Chinesische Internetnutzer reagierten wütend auf die Nachricht, dass Guangzhou Evergrande wegen eines beleidigenden Banners auf der Tribüne bei einem Spiel in Hongkong in dieser Woche Sanktionen drohen.
Dem chinesischen Meister drohen eine Geldstrafe und Spiele unter Ausschluss der Öffentlichkeit, nachdem der Asiatische Fußballverband die Mannschaft wegen Diskriminierung und Fehlverhaltens von Zuschauern angeklagt hatte.
Beim Champions-League-Spiel gegen den Hongkonger Meister Eastern am Dienstag entrollten Fans ein Banner mit der Aufschrift „Britische Hunde vernichten, das Gift der Unabhängigkeit Hongkongs auslöschen“. Es war der jüngste Fall, in dem sich politische Spannungen zwischen dem Festland und seiner Sonderverwaltungsregion auf den Fußballtribünen zeigten.
Nach den Reaktionen im chinesischen Internet zu urteilen, störten sich nur wenige an dem Banner.
Eine Umfrage auf Sina, einem der größten Webportale des Landes, fragte die Leser, ob die Fans aus Guangzhou ihrer Meinung nach etwas falsch gemacht hätten. Weniger als 20 Prozent der über 3.000 Befragten antworteten mit Ja.
Die Umfrage erhielt rund 5.000 Kommentare; die beliebtesten unterstützten die Aktion der Fans mit überwältigender Mehrheit.

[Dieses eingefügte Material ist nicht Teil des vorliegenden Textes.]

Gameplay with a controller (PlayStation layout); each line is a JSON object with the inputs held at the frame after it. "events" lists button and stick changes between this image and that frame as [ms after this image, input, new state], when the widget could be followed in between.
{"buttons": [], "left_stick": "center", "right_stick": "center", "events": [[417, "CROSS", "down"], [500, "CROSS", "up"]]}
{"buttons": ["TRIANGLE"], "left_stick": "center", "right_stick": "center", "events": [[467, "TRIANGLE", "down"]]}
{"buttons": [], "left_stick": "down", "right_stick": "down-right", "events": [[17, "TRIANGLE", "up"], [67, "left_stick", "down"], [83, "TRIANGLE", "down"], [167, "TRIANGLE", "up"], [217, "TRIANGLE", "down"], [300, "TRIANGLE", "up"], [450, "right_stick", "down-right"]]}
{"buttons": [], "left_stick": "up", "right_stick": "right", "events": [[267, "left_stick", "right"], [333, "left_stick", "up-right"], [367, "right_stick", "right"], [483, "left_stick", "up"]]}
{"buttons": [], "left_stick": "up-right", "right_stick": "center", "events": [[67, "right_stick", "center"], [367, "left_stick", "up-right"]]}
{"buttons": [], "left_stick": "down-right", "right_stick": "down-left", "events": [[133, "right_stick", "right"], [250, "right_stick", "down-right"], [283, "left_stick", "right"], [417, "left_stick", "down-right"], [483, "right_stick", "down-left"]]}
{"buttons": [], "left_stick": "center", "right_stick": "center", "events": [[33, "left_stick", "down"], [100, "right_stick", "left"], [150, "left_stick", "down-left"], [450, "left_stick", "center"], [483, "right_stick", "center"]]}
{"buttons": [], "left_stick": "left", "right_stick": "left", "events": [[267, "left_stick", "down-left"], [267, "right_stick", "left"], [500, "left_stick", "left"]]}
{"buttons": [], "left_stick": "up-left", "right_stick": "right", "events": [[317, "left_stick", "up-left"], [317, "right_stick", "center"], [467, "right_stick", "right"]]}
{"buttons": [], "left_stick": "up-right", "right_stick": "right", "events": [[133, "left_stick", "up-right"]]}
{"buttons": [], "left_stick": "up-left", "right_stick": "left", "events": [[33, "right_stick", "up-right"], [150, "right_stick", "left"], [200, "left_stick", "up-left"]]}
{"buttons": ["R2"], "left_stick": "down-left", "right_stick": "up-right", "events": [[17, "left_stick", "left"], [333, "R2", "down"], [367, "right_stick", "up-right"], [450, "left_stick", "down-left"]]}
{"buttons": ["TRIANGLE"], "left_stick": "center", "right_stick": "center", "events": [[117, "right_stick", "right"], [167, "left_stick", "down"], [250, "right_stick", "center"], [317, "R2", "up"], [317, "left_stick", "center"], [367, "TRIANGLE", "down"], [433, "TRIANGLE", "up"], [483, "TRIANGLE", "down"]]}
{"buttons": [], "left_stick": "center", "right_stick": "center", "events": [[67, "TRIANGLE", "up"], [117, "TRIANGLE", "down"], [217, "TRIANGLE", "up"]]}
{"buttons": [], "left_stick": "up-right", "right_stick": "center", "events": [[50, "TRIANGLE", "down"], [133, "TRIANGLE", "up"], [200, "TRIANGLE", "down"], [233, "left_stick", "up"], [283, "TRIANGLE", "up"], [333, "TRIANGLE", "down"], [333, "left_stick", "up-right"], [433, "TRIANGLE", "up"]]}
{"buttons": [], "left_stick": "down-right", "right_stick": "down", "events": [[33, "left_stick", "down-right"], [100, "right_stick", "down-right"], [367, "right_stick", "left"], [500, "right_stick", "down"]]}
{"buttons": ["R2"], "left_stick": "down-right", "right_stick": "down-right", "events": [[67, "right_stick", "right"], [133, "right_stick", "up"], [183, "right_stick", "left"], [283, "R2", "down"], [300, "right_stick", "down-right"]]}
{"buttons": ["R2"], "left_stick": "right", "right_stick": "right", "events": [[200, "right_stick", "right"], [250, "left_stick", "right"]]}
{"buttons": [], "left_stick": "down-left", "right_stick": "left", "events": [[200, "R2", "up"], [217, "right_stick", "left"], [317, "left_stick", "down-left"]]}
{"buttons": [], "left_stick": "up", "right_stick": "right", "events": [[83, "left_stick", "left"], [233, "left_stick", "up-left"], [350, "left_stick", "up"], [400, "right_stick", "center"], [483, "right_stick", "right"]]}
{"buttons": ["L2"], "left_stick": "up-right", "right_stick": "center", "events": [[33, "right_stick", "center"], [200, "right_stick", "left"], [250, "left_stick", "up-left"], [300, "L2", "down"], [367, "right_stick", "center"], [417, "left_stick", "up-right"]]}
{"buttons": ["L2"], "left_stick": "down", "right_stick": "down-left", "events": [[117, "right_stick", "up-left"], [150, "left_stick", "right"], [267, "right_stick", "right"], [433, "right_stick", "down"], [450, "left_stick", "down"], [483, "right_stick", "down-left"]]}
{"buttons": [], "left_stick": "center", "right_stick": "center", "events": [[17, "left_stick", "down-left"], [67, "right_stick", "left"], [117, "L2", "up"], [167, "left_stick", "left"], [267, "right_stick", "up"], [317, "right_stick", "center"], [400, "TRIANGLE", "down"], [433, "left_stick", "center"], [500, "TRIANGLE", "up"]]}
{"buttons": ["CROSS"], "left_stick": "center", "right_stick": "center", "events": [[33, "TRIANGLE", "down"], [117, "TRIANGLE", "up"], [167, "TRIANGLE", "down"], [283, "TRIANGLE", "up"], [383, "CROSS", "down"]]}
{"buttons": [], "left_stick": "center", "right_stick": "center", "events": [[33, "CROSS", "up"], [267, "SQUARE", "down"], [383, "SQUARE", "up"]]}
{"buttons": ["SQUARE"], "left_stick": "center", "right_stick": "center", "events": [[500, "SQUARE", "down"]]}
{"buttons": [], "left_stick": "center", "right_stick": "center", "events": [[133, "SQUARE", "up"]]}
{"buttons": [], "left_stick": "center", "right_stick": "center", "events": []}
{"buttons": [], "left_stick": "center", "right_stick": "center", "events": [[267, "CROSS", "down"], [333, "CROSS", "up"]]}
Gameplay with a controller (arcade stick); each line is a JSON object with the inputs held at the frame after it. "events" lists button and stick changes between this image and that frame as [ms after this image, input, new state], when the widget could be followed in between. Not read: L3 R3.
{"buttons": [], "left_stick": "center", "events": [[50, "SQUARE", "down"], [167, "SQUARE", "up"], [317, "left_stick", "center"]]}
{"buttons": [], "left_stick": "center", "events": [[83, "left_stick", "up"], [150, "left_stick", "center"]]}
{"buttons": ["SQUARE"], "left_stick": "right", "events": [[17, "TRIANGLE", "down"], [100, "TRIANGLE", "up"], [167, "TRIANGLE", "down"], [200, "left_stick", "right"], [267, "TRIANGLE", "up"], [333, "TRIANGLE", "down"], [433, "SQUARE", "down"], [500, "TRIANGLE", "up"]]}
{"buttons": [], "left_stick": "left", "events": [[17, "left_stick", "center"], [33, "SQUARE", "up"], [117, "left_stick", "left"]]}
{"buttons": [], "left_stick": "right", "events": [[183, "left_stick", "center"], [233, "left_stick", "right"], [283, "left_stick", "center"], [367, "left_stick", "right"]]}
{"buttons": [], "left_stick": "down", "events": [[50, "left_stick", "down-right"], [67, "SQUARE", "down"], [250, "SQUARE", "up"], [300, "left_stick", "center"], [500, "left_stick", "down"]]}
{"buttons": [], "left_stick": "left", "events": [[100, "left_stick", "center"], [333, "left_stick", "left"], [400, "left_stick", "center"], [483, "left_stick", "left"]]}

„Erstens: Ist es etwa kein politisches Symbol, wenn die Heimfans die frühere Kolonialflagge zeigen?“, lautete der am besten bewertete Kommentar eines Lesers aus der Provinz Fujian.
„Zweitens: Ist es nicht falsch, wenn die Fans der Heimmannschaft die Nationalhymne ausbuhen?“
„Drittens: Ist es nicht beleidigend, den Gästefans während der Nationalhymne den Mittelfinger zu zeigen?“
„Bitte antworten Sie, AFC! Hören wir auch, was der Vorsitzende des chinesischen Fußballverbands, Cai Zhenhua, dazu sagt!!!“
Während des Spiels hisste ein Eastern-Fan eine Flagge aus der Hongkonger Kolonialzeit. Bei den jüngsten Länderspielen im Mong Kok Stadium wurde die chinesische Nationalhymne regelmäßig ausgebuht.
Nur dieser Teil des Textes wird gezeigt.